[Data extracted from a collection]
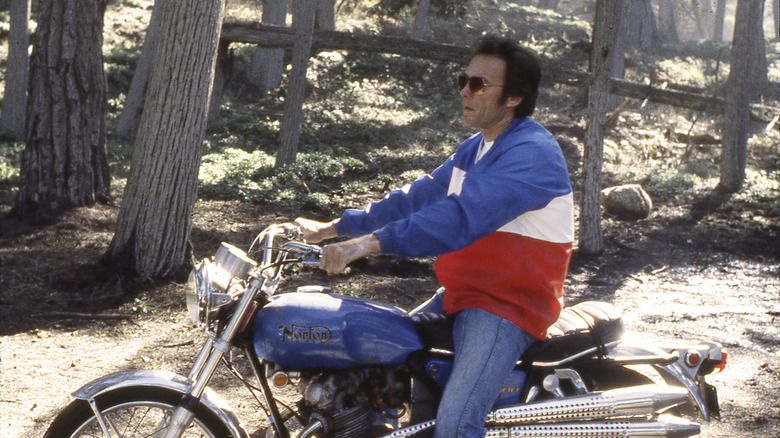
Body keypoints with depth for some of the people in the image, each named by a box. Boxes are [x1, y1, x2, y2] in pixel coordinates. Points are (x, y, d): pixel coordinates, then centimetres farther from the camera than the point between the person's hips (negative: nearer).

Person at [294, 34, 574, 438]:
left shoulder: (532, 154, -19)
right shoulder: (475, 149, 15)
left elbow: (463, 216, -33)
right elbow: (419, 197, 18)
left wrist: (372, 242, -40)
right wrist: (335, 228, 13)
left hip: (508, 306, -10)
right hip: (462, 295, 10)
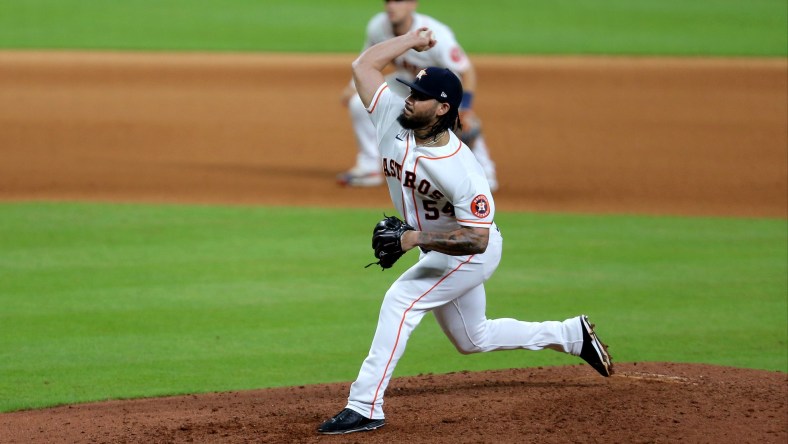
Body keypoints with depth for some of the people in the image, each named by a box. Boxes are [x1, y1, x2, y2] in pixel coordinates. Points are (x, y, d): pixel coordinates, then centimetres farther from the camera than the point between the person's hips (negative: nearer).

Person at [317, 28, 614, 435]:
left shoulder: (462, 170, -34)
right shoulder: (395, 121, -17)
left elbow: (476, 239, -33)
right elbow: (363, 65, -9)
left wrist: (416, 239, -41)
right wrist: (413, 39, -7)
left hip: (473, 251, -9)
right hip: (437, 251, 9)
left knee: (400, 300, -26)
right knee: (473, 339, 22)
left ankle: (365, 407, -26)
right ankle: (571, 335, 38)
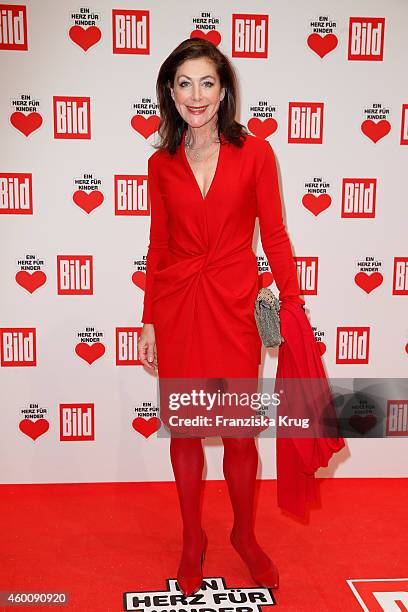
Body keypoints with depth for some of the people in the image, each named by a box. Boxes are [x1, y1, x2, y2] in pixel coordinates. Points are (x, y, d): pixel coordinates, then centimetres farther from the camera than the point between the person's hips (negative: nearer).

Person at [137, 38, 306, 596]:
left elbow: (274, 235, -2)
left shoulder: (254, 152, -2)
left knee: (240, 432, 6)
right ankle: (193, 539, 32)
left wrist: (294, 305, -9)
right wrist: (149, 321, 7)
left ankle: (244, 535, 33)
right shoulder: (161, 164, 5)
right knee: (184, 431, 11)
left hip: (234, 308, -2)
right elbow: (158, 246, 9)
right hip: (176, 307, 2)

What the exercise asks:
Include the first line of the records, the line containing "right ankle: (571, 335, 38)", and every line between them, repeated exactly. Skip the pictures.

Task answer:
Body keypoints with depth for some of the people in the image, each named by a box. Boxes are [x1, y1, x2, y2] in pixel coordinates. Points are (x, y, d): pixel coordinates, then centimetres farther from the camera than the point between the person's hips (negative: nearer).

Person at [294, 34, 574, 438]:
left shoulder: (532, 154, -19)
right shoulder: (475, 149, 15)
left elbow: (463, 216, -33)
right elbow: (419, 197, 18)
left wrist: (372, 242, -40)
right wrist: (335, 228, 13)
left hip: (508, 306, -10)
right hip: (462, 295, 10)
Body keypoints with depth for some of the people in the image, each named by a box. Boxes are [x1, y1, x2, y2] in pixel coordinates. Points are (x, y, d): pixel coordinates, then centimetres farther from the camera than the point between the person's hips (negative: nearer).

Person at [317, 28, 614, 435]:
left shoulder: (462, 170, -34)
right shoulder: (395, 121, -17)
left elbow: (476, 239, -33)
right elbow: (363, 65, -9)
left wrist: (416, 239, -41)
right wrist: (413, 39, -7)
left hip: (473, 251, -9)
right hip: (437, 251, 9)
left knee: (400, 300, -26)
right knee: (473, 339, 22)
left ankle: (365, 407, -26)
right ankle: (571, 335, 38)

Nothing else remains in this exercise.